There's ongoing vibration that feels like it is coming from the left wing root.  I looked out the window at the left wing and noticed that parts of the tank cover tapes had completely ripped off, and there was a piece of tape that didn't completely let go flapping in the breeze.  Needless to say I landed quickly.

The fix is not very hard if you have fabric experience, but it is messy.  I made a fix that did not involve removing any of the wing fabric or the tank covers, rather I just replaced the tapes that ripped off.  Start by masking off the wing and the remainder of the airplane.  Spraying is necessary to fix this problem and if you don't mask the entire plane you're going to end up with paint speckles on your finish.

Strip off the old tape bits and get out the sandpaper to remove old filler and ridges.  If there are any holes that have opened up then apply filler and sand some more.  Since I wanted the repair to blend in, I also sanded up into the paint over the wing skin fabric to establish a chamfered edge.  Where the tapes ripped off there was a hard edge of paint that had to be removed.  When sanding on the wing skin fabric be very careful not to cut into the fabric itself.

My plane is covered with Poly Fiber so I followed the instructions in the Poly Fiber manual on bonding fabric to plywood surfaces:  prep the surface with two coats of Poly-brush, then bond on the tapes using more Poly-brush.  I applied two layers of tape, one narrow one in the middle of the seam and then a wider tape on top that covered the entire width of the repair.  The top tapes should overlap onto the wing skin fabric.

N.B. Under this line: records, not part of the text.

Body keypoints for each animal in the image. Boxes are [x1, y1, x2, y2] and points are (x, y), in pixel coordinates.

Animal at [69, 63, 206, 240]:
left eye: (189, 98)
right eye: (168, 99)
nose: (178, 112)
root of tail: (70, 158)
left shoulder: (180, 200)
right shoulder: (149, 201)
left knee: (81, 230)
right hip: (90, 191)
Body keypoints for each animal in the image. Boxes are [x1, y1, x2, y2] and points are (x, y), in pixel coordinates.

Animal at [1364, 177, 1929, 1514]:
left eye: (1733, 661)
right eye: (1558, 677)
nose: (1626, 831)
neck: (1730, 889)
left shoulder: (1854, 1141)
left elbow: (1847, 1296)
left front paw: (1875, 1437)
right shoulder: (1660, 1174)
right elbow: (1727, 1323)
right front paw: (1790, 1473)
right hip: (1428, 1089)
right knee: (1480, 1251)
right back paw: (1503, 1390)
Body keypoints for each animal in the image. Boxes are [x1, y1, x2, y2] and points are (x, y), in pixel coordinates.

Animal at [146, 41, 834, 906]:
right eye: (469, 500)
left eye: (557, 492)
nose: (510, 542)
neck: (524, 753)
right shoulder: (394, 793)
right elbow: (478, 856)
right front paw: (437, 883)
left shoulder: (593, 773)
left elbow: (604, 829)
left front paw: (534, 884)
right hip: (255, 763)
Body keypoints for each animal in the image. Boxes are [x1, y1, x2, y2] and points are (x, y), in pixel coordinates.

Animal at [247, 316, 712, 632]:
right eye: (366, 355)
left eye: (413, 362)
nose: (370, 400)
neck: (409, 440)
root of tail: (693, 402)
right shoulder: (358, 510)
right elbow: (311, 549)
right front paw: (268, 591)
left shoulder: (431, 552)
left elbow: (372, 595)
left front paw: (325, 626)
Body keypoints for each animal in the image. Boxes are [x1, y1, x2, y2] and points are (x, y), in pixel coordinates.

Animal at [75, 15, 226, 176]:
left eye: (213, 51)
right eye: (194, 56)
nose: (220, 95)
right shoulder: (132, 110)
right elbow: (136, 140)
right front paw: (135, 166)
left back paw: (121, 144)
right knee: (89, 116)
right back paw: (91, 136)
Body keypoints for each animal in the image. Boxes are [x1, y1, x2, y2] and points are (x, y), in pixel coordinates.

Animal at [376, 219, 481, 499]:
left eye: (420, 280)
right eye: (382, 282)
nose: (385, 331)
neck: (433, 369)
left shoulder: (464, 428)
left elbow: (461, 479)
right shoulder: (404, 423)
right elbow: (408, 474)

Once the tapes are down and the mass of Poly-goo has some time to set up, finish as you would any other fabric repair:  brush on Poly-brush, then spray on Poly-brush, then spray on Poly-spray, followed by light sanding and more Poly-spray.  For the Poly-spray coats I applied material up to the edge of the previously chamfered sanded edges.

My airplane unfortunately has a PPG Durathane automotive paint finish, so I finish-coated with Durathane that was color-matched from the original paint.  Feather the edges into the existing wing skin paint.  Lastly get out the buffing tools and buff the repair, particularly the edges, to blend the repair into the existing finish.  In the end the repair is noticeable if you look for it, but it does not leap out to the casual observer.

Unfortunately any fix using the original butt-joint tank cover seams is not going to last.  Already my repair is showing bubbles under the new tapes, so someday it too will pop off.  The area of the repair is circled in blue.  This is before blending of the new paint, but after it was flown.  If you look closely you can see the new crack/bubble that is starting to form.

I've heard that the only permanent fix is to remove the tapes and the tank cover, build a new tank cover, and then bond the tank cover into the wing skin using scarf joints.  The scarf joints are very strong and will not flex like a butt joint will.  That's more surgery than I'm willing to do for now, at least until the current tank tapes come off again.